'''

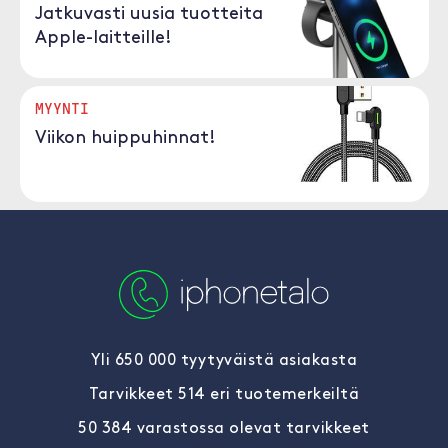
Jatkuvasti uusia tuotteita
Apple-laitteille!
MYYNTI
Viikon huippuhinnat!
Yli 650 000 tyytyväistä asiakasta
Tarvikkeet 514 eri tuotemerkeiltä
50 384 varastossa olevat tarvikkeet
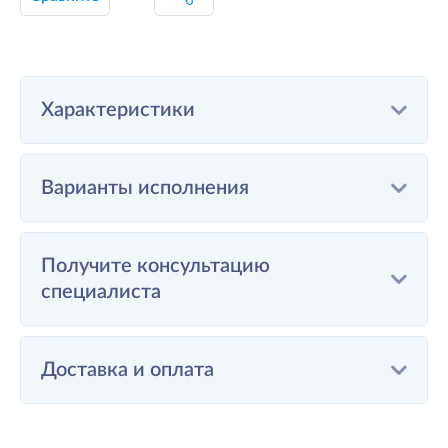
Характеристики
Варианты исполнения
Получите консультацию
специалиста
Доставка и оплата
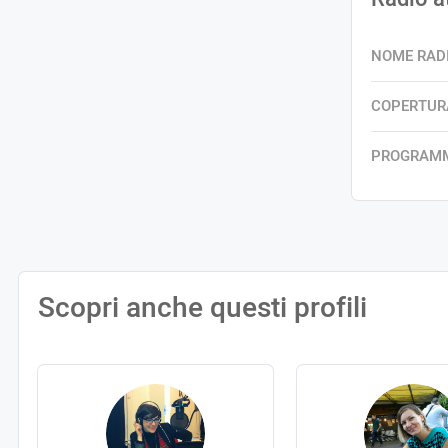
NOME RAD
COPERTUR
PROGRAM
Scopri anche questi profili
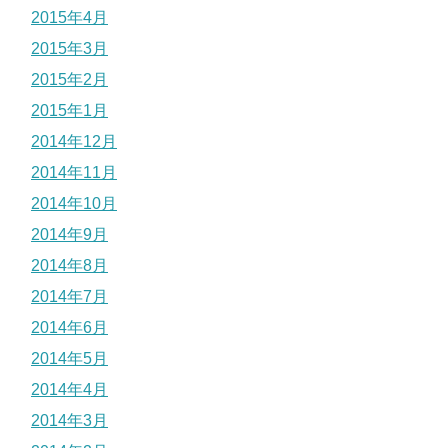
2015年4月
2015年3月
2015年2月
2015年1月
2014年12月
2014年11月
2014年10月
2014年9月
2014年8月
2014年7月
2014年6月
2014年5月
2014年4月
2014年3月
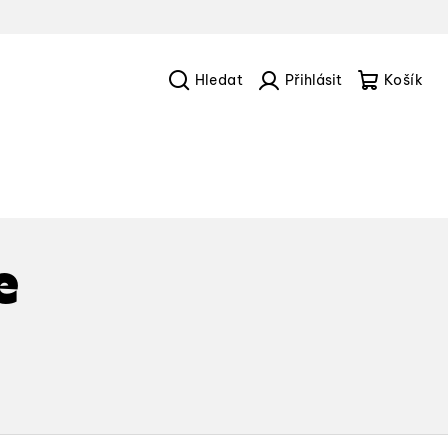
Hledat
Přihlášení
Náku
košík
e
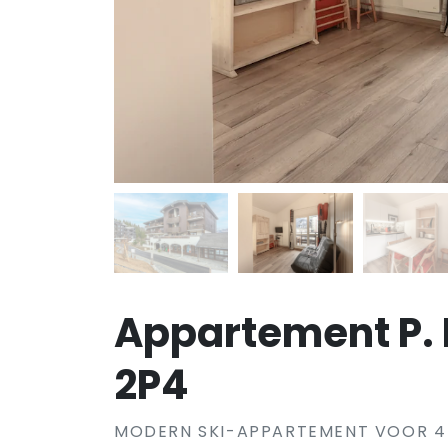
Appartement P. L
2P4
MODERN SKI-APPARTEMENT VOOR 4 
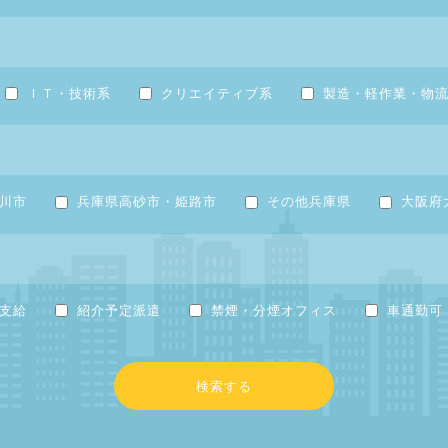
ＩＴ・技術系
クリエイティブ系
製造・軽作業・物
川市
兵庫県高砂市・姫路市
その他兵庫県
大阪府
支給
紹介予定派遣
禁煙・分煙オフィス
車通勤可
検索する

'''

WORK ORDER:
Write out the text read from all the records again, putting "ALE" wherever "MYYNTI" appears and keeping everything else the same. Leave out the pictures.

ANSWER FOR THE TASK:
Jatkuvasti uusia tuotteita
Apple-laitteille!
ALE
Viikon huippuhinnat!
Yli 650 000 tyytyväistä asiakasta
Tarvikkeet 514 eri tuotemerkeiltä
50 384 varastossa olevat tarvikkeet
Характеристики
Варианты исполнения
Получите консультацию
специалиста
Доставка и оплата
NOME RAD
COPERTUR
PROGRAM
Scopri anche questi profili
2015年4月
2015年3月
2015年2月
2015年1月
2014年12月
2014年11月
2014年10月
2014年9月
2014年8月
2014年7月
2014年6月
2014年5月
2014年4月
2014年3月
Hledat
Přihlášení
Náku
košík
e
Appartement P. L
2P4
MODERN SKI-APPARTEMENT VOOR 4 
ＩＴ・技術系
クリエイティブ系
製造・軽作業・物
川市
兵庫県高砂市・姫路市
その他兵庫県
大阪府
支給
紹介予定派遣
禁煙・分煙オフィス
車通勤可
検索する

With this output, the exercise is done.